Monday, August 16, 2010

Butterfly Hunting for the Soul


Now, this is one proud monk! This miniature (the whole thing's maybe 8 inches tall) resides in the Currier Museum of Art in Manchester, NH. It's one of my favorite paintings in the entire collection. A monk in vibrant red robes stands grinning at his catch - savoring the moment 0f triumph during the proud interval between removing the butterfly from his net and stashing it in the leather collecting kit slung over the armrest of the bench. Close inspection reveals a comical gap between two of the upper teeth in the monk's unguarded grin.

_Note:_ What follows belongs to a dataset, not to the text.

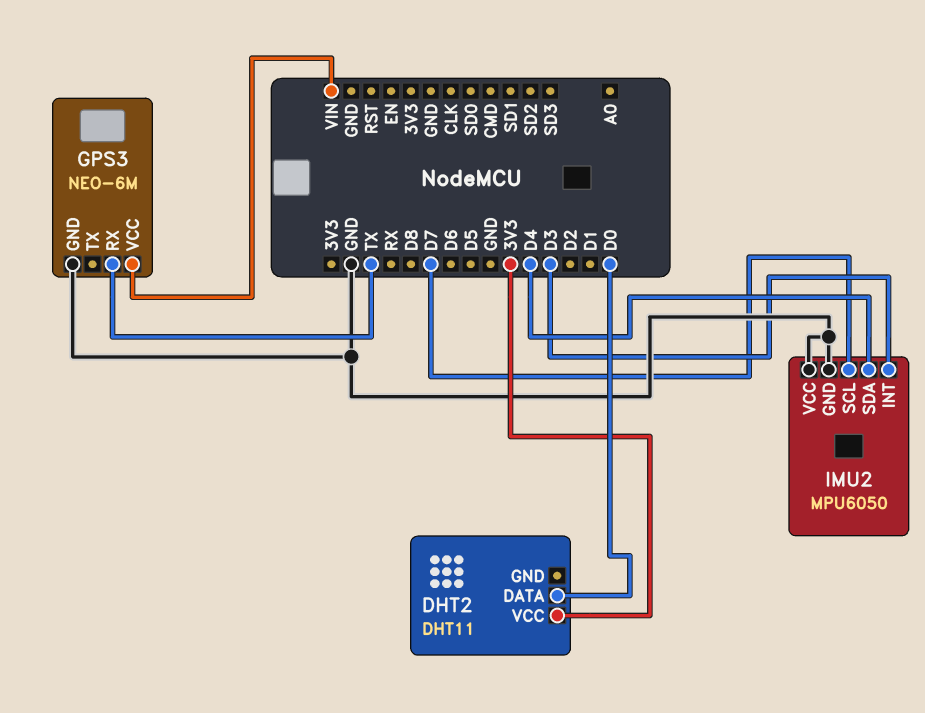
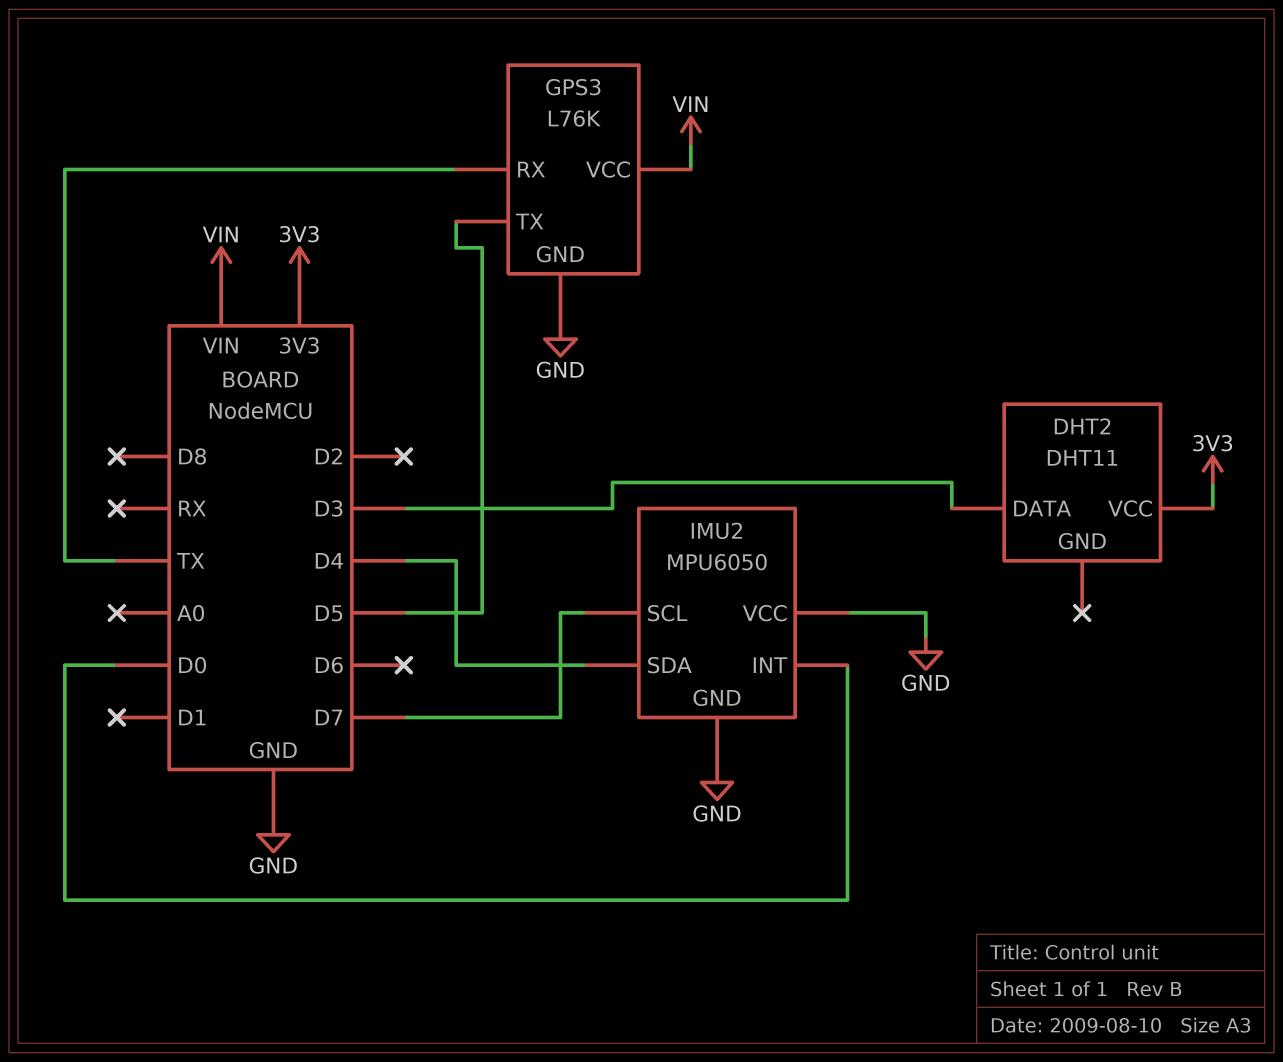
DHT2 pin DATA: D0 -> D3
GPS3: NEO-6M -> L76K
GPS3 pin TX: none -> D5
IMU2 pin INT: D3 -> D0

Leo Hermann (French, 1853-1927) exhibited genre paintings (scenes from life) such as the above at the Paris Salon from 1875. He made a tidy living as a commcercial artist and became very well known for his portrayals of French Catholic clergy, often in gently humorous scenarios that charmingly reveal their protagonists' flawed humanity. One websource notes that "his work is as sought after today as it was in his own lifetime," and it's not too hard to see why.

We're struck by the sumptuous red of that robe! Web photos do NOT do ANY paintings justice, so you'll have to take my word about how brilliantly the crimson, set off by its surrounding pillow of complementary greens and green-grays, leaps from the frame.

How do we read the painting from there? First, let's deal with that ridiculous gaptooth grin. However holy the monk, the man is still human. Hermann used this device often in this series. Other gaptoothed monks in red can be found gossiping and playing cards. Paintings such as these don't make any huge claims, they just exists as delightful objects in themselves.

A lot of this painting's success involves the way the figure's big and unselfconscious, earthly joy eclipses the sly, symbolic, under-the-surface contradictions: the spiritual and the earthly, man, nature and God off their guard, the soul (symbolized by the butterfly) captured instead of released, the habitually serious caught in boyish play, the holy man of God ensnared in the net of humanity.